Considering the previous levels of mutual concealment of reality, the upside here may be a novel measure of French-German directness. In Paris last week, Gerhard Cromme, president of the supervisory boards of the German industrial giants Siemens and ThyssenKrupp, acknowledged in a speech that it was “unforgivable” for the French and Germans not to have taken euro zone rules seriously and “that we must now pay the cost” in the markets.

Indeed. But healing will be difficult.

French promises of fiscal scrupulousness and budgetary rigor? Reuters pointed out last week that whatever party had led France, it hasn’t produced a balanced budget in over 30 years.

And European attempts, spearheaded by Germany, at reining in the markets, including a planned European ratings agency to challenge the “oligarchical” U.S.-based ones? A note to investors last Wednesday from Germany’s Commerzbank argued this would most likely be regarded as an effort “to ensure more favorable” ratings.

An even broader question: Might Germany increase imports and domestic demand to stimulate economic growth — in line with admonitions from the Group of 20 summit meeting last year and the International Monetary Fund — although not necessarily by increasing wages, as France says it should?

There are no sure signs of it.

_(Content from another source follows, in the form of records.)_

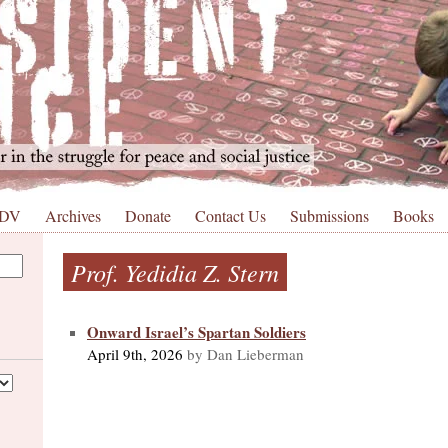
 DV
Archives
Donate
Contact Us
Submissions
Books
Prof. Yedidia Z. Stern
Onward Israel’s Spartan Soldiers
April 9th, 2026
by Dan Lieberman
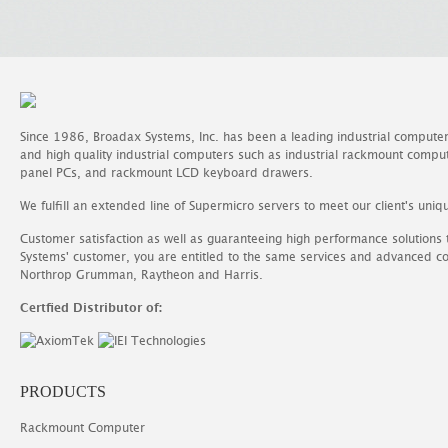
Since 1986, Broadax Systems, Inc. has been a leading industrial compute
and high quality industrial computers such as industrial rackmount comp
panel PCs, and rackmount LCD keyboard drawers.
We fulfill an extended line of Supermicro servers to meet our client's uniq
Customer satisfaction as well as guaranteeing high performance solutions
Systems' customer, you are entitled to the same services and advanced c
Northrop Grumman, Raytheon and Harris.
Certfied Distributor of:
PRODUCTS
Rackmount Computer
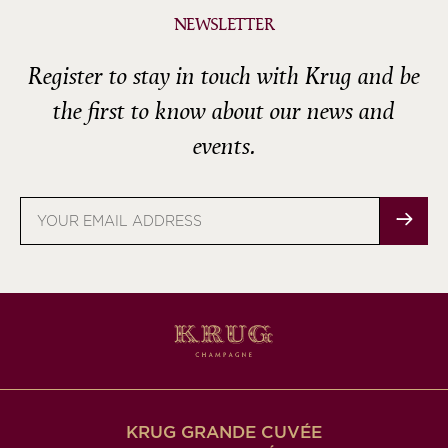
NEWSLETTER
Register to stay in touch with Krug and be
the first to know about our news and
events.
Email
address
KRUG GRANDE CUVÉE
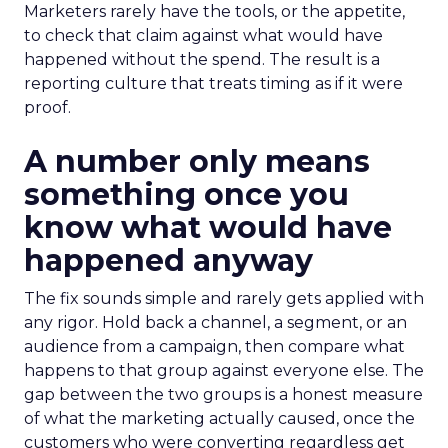
Marketers rarely have the tools, or the appetite,
to check that claim against what would have
happened without the spend. The result is a
reporting culture that treats timing as if it were
proof.
A number only means
something once you
know what would have
happened anyway
The fix sounds simple and rarely gets applied with
any rigor. Hold back a channel, a segment, or an
audience from a campaign, then compare what
happens to that group against everyone else. The
gap between the two groups is a honest measure
of what the marketing actually caused, once the
customers who were converting regardless get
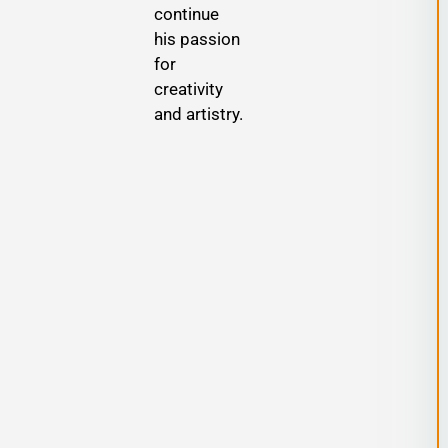
continue
his passion
for
creativity
and artistry.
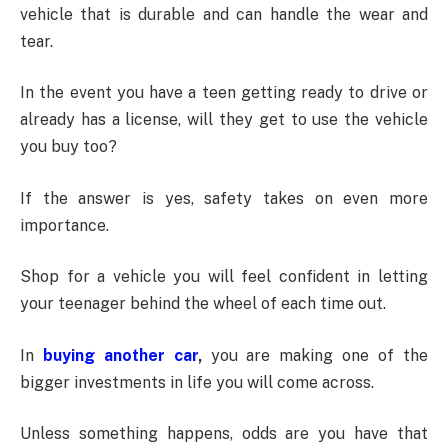
vehicle that is durable and can handle the wear and
tear.
In the event you have a teen getting ready to drive or
already has a license, will they get to use the vehicle
you buy too?
If the answer is yes, safety takes on even more
importance.
Shop for a vehicle you will feel confident in letting
your teenager behind the wheel of each time out.
In
buying another car
,
you are making one of the
bigger investments in life you will come across.
Unless something happens, odds are you have that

Intriguingly, Felix Hüfner, an economist who heads the O.E.C.D.’s German desk, told me that “we are confident in our argument Germany’s recent success is based much more on price competitiveness through low wages than quality, and that this is a pattern that can’t be maintained going forward.”

For Mrs. Merkel, whose political base is frazzled, taking steps that hint Germany’s economic path is not Europe’s consecrated highway to competitiveness would be to risk portrayal at home as conceding to the inconsistent French.

For Mr. Sarkozy, who is likely to seek re-election in 2012, the issue would be whether to try labeling as a personal triumph the creation of something that roughly resembles an E.U. economic or euro zone government — a decades-long French project, rejected over the years by Germany.

The temptation looks overpowering, but it would come with Mr. Sarkozy’s knowing that without an official transfer of member states’ budgetary sovereignty to a single Brussels authority, the concept could easily explode in a vote of no confidence from the markets.

Of all Europe’s mantras, the desirability and strength of French-German cooperation (if not sole leadership) is still perhaps the most piously chanted. But 2010 is a long way from the days of Charles de Gaulle and Konrad Adenauer.